[BEGIN PAGE EXTRACT]
Thursday 27 August 2015

Twisted Temptress!

Pasta alla Puttanesca
"Whores Pasta" with Tomatoes, Capers, Black Olives, Garlic, Chili & Parsley

 

First things first this evening-I want you to all know how much I love my mom. But now to the import at part of this message... A word of warning to those of you out there that love YOUR moms too... Don't talk to them on the phone when you are making this dish! Otherwise you might get sidetracked, like I did, and forget o add one of the most important ingredients... Like I did !!!

Anchovies are one of the main ingredients in this dish and I could kick myself for having fetched them out and then STILL having forgotten them... And it would have been better with them for sure... But was still pretty delicious even without! So... Mom! I love you! And everyone else... Don't forget to add your anchovies!
[END PAGE EXTRACT]
[BEGIN DATASET RECORDS]
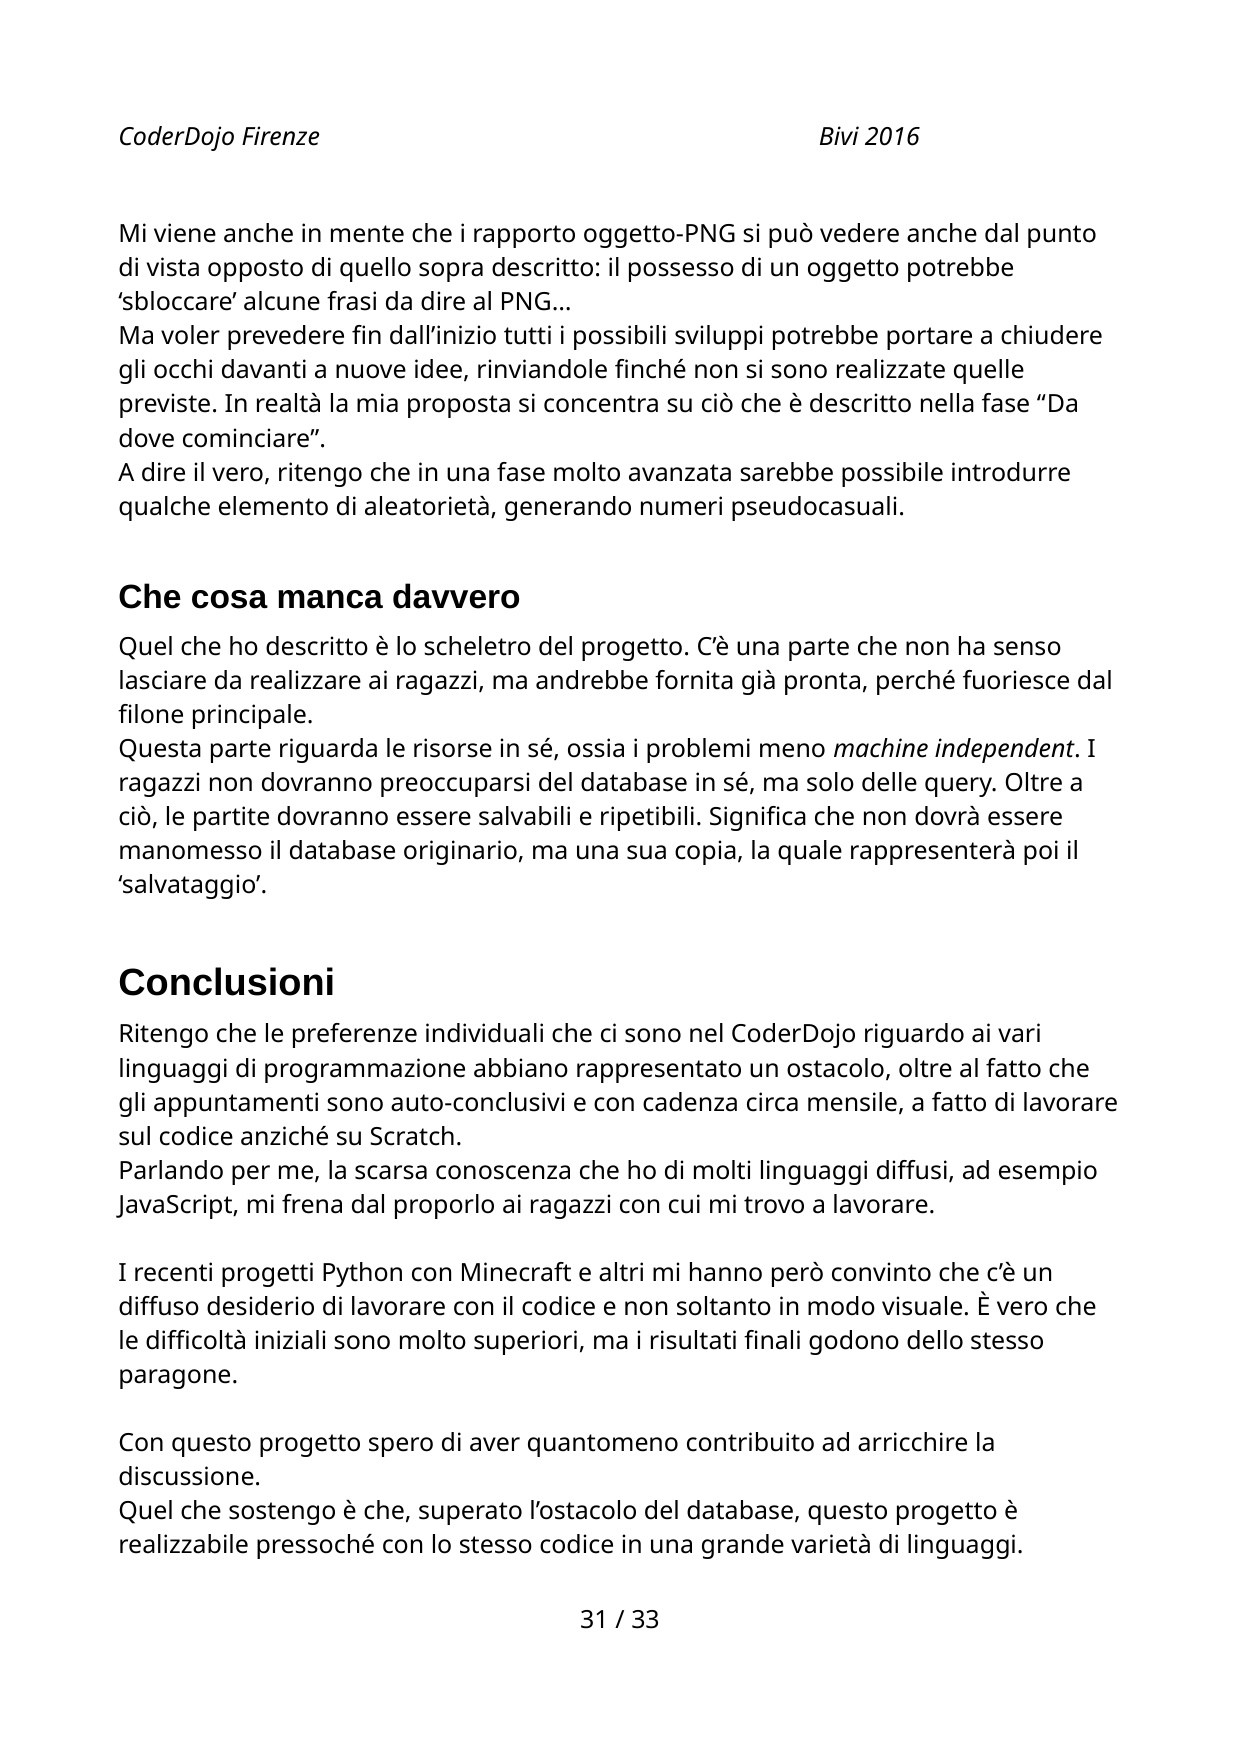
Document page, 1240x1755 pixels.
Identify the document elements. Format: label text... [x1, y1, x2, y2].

text Ritengo che le preferenze individuali che ci sono nel CoderDojo riguardo ai vari linguaggi di programmazione abbiano rappresentato un ostacolo, oltre al fatto che gli appuntamenti sono auto-conclusivi e con cadenza circa mensile, a fatto di lavorare sul codice anziché su Scratch. [118, 1016, 1121, 1152]
text Con questo progetto spero di aver quantomeno contribuito ad arricchire la discussione. [118, 1425, 1121, 1493]
text I recenti progetti Python con Minecraft e altri mi hanno però convinto che c’è un diffuso desiderio di lavorare con il codice e non soltanto in modo visuale. È vero che le difficoltà iniziali sono molto superiori, ma i risultati finali godono dello stesso paragone. [118, 1254, 1121, 1391]
text Questa parte riguarda le risorse in sé, ossia i problemi meno machine independent. I ragazzi non dovranno preoccuparsi del database in sé, ma solo delle query. Oltre a ciò, le partite dovranno essere salvabili e ripetibili. Significa che non dovrà essere manomesso il database originario, ma una sua copia, la quale rappresenterà poi il ‘salvataggio’. [118, 731, 1121, 901]
subtitle Che cosa manca davvero [118, 577, 1121, 616]
text Ma voler prevedere fin dall’inizio tutti i possibili sviluppi potrebbe portare a chiudere gli occhi davanti a nuove idee, rinviandole finché non si sono realizzate quelle previste. In realtà la mia proposta si concentra su ciò che è descritto nella fase “Da dove cominciare”. [118, 318, 1121, 454]
text Quel che sostengo è che, superato l’ostacolo del database, questo progetto è realizzabile pressoché con lo stesso codice in una grande varietà di linguaggi. [118, 1493, 1121, 1561]
text Mi viene anche in mente che i rapporto oggetto-PNG si può vedere anche dal punto di vista opposto di quello sopra descritto: il possesso di un oggetto potrebbe ‘sbloccare’ alcune frasi da dire al PNG… [118, 216, 1121, 318]
text A dire il vero, ritengo che in una fase molto avanzata sarebbe possibile introdurre qualche elemento di aleatorietà, generando numeri pseudocasuali. [118, 454, 1121, 522]
subtitle Conclusioni [118, 960, 1121, 1004]
text Parlando per me, la scarsa conoscenza che ho di molti linguaggi diffusi, ad esempio JavaScript, mi frena dal proporlo ai ragazzi con cui mi trovo a lavorare. [118, 1152, 1121, 1221]
text Quel che ho descritto è lo scheletro del progetto. C’è una parte che non ha senso lasciare da realizzare ai ragazzi, ma andrebbe fornita già pronta, perché fuoriesce dal filone principale. [118, 628, 1121, 731]
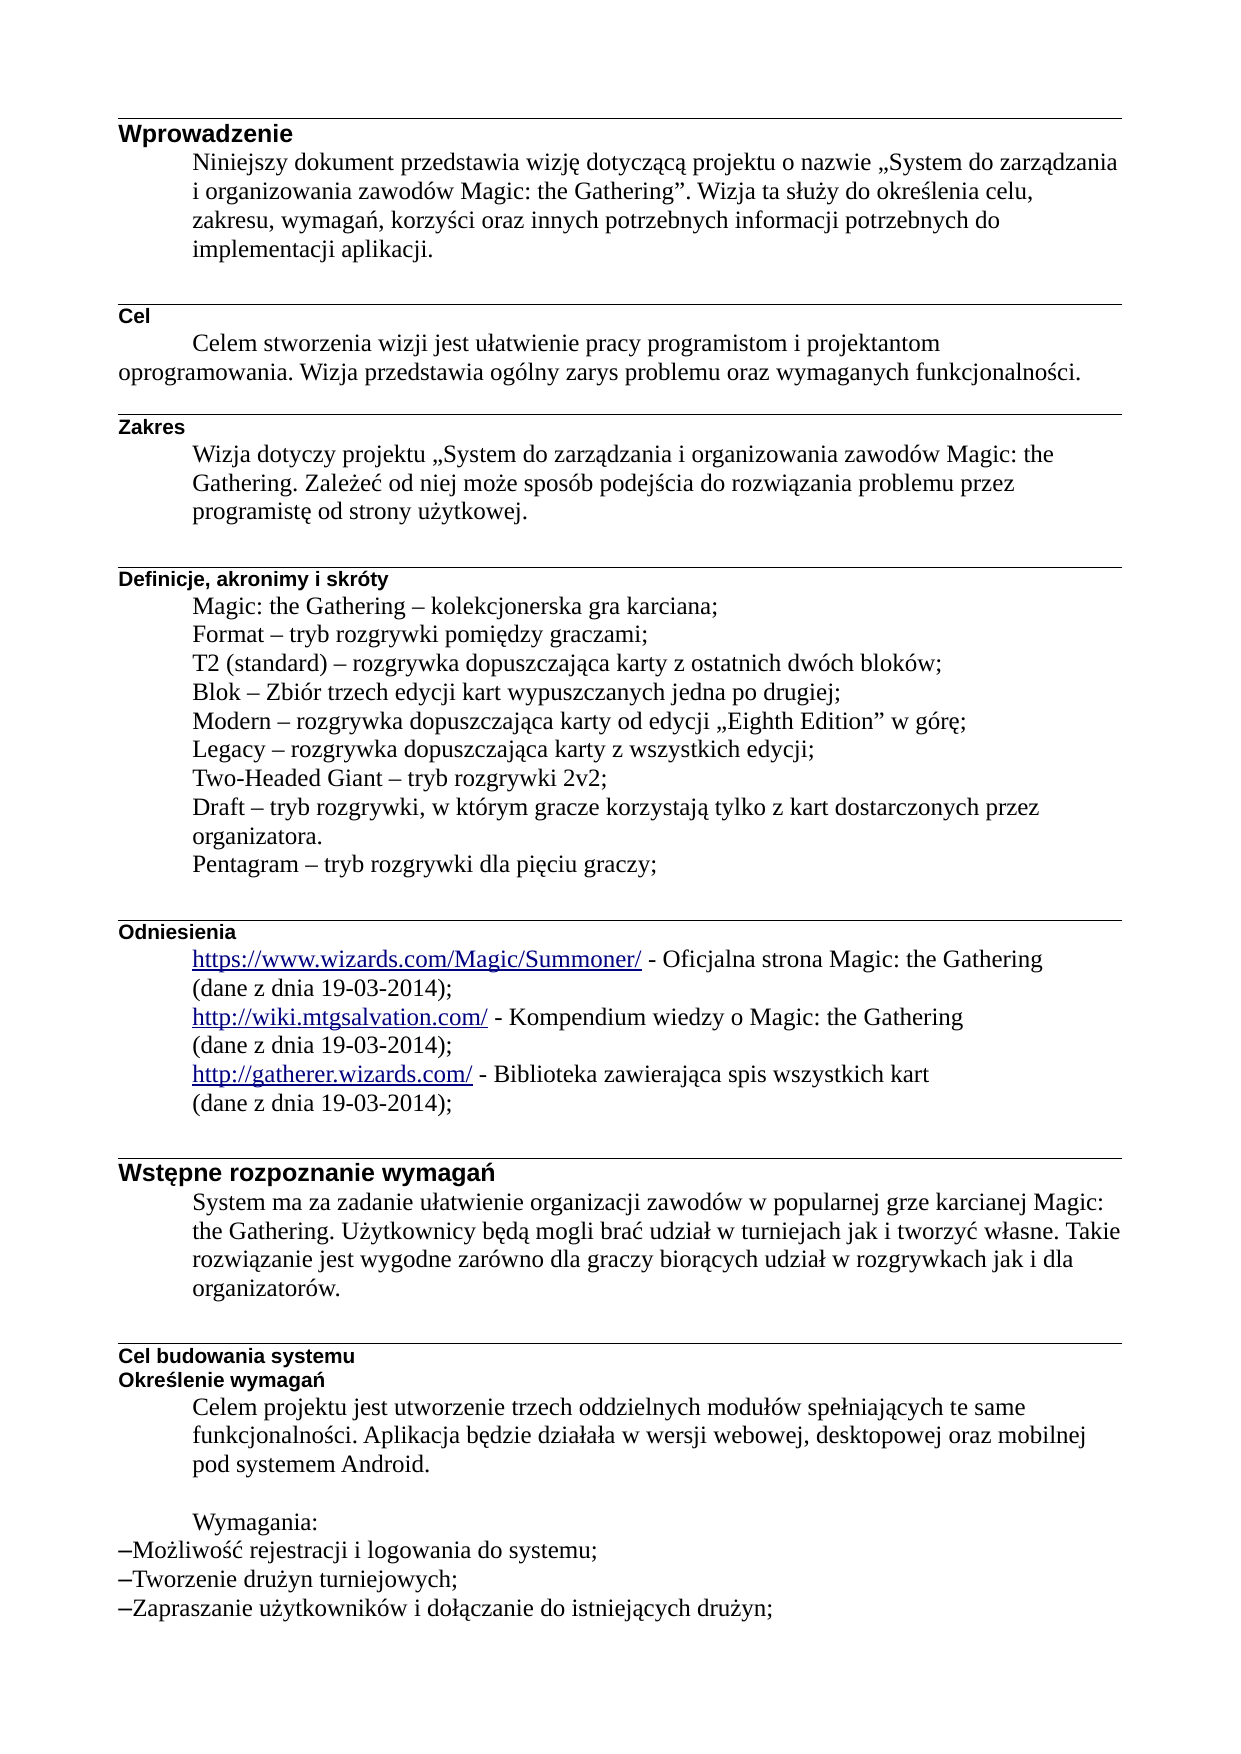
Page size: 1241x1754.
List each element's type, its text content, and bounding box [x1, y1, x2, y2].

text http://wiki.mtgsalvation.com/ - Kompendium wiedzy o Magic: the Gathering [118, 1002, 1122, 1030]
text Pentagram – tryb rozgrywki dla pięciu graczy; [118, 849, 1122, 878]
text (dane z dnia 19-03-2014); [118, 973, 1122, 1002]
subtitle Zakres [118, 415, 1122, 439]
text System ma za zadanie ułatwienie organizacji zawodów w popularnej grze karcianej Magic: the Gathering. Użytkownicy będą mogli brać udział w turniejach jak i tworzyć własne. Takie rozwiązanie jest wygodne zarówno dla graczy biorących udział w rozgrywkach jak i dla [118, 1187, 1122, 1273]
text Niniejszy dokument przedstawia wizję dotyczącą projektu o nazwie „System do zarządzania i organizowania zawodów Magic: the Gathering”. Wizja ta służy do określenia celu, zakresu, wymagań, korzyści oraz innych potrzebnych informacji potrzebnych do implementacji aplikacji. [118, 147, 1122, 262]
text Wizja dotyczy projektu „System do zarządzania i organizowania zawodów Magic: the Gathering. Zależeć od niej może sposób podejścia do rozwiązania problemu przez programistę od strony użytkowej. [118, 439, 1122, 525]
text Wymagania: [118, 1507, 1122, 1536]
text T2 (standard) – rozgrywka dopuszczająca karty z ostatnich dwóch bloków; [118, 648, 1122, 677]
text Celem stworzenia wizji jest ułatwienie pracy programistom i projektantom oprogramowania. Wizja przedstawia ogólny zarys problemu oraz wymaganych funkcjonalności. [118, 328, 1122, 386]
subtitle Określenie wymagań [118, 1368, 1122, 1392]
text Magic: the Gathering – kolekcjonerska gra karciana; [118, 591, 1122, 619]
text Legacy – rozgrywka dopuszczająca karty z wszystkich edycji; [118, 734, 1122, 763]
text Format – tryb rozgrywki pomiędzy graczami; [118, 619, 1122, 648]
subtitle Definicje, akronimy i skróty [118, 568, 1122, 591]
list Tworzenie drużyn turniejowych; [118, 1564, 1122, 1593]
text Blok – Zbiór trzech edycji kart wypuszczanych jedna po drugiej; [118, 677, 1122, 706]
list Możliwość rejestracji i logowania do systemu; [118, 1536, 1122, 1564]
subtitle Wprowadzenie [118, 119, 1122, 147]
subtitle Cel [118, 305, 1122, 328]
subtitle Wstępne rozpoznanie wymagań [118, 1159, 1122, 1187]
text http://gatherer.wizards.com/ - Biblioteka zawierająca spis wszystkich kart [118, 1059, 1122, 1088]
text Modern – rozgrywka dopuszczająca karty od edycji „Eighth Edition” w górę; [118, 706, 1122, 734]
subtitle Odniesienia [118, 921, 1122, 944]
text (dane z dnia 19-03-2014); [118, 1088, 1122, 1117]
text organizatorów. [118, 1273, 1122, 1302]
text Two-Headed Giant – tryb rozgrywki 2v2; [118, 763, 1122, 792]
text Draft – tryb rozgrywki, w którym gracze korzystają tylko z kart dostarczonych przez organizatora. [192, 792, 1122, 849]
text https://www.wizards.com/Magic/Summoner/ - Oficjalna strona Magic: the Gathering [118, 944, 1122, 973]
text (dane z dnia 19-03-2014); [118, 1030, 1122, 1059]
text Celem projektu jest utworzenie trzech oddzielnych modułów spełniających te same funkcjonalności. Aplikacja będzie działała w wersji webowej, desktopowej oraz mobilnej pod systemem Android. [118, 1392, 1122, 1478]
subtitle Cel budowania systemu [118, 1344, 1122, 1368]
list Zapraszanie użytkowników i dołączanie do istniejących drużyn; [118, 1593, 1122, 1622]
[END DATASET RECORDS]
Extend the pasta puttanesca blog post beyond its last line, keeping its chatty voice.

There are many theories as to why exactly this dish is named "pasta in the style of a whore", but chances are that it is because it is so quick and easy to make, that it can easily be put together in-between clients visits...

And maybe also because it is a very 'saucy' tasting dish too! This is flat-out temptation with little time for subtlety! And that's just my style! Hehe!


 

Yes, yes, I know there could be a caption here, asking "which is the missing ingredient?", so let's begin with that one. You will need anchovies! There- I've said it! Now could we please move on? I am already embarrassed enough as it is!

For 2 portions of pasta, you will need 2-3 anchovies, 1 clove of garlic, 1 shallot, 9-10 cherry tomatoes, 5-6 black olives, 1 tablespoon of capers, 1 tablespoon of tomato purée, plenty of parsley, salt, pepper, chili flakes and olive oil... It's as simple as that! Use your pasta of choice and grate with Parmesan, Grana or in my case with salted ricotta... And you have a meal on your hands (or your plates!), that is so seductive, it would make a whore blush!


 

Here it is, in all of its juicy, naked, seductive glory... You know you want it!


Whilst your pasta water is coming up to the boil, start frying your finely chopped garlic and shallot (or onion if you prefer) in plenty of olive oil, with a good pinch of chili flakes.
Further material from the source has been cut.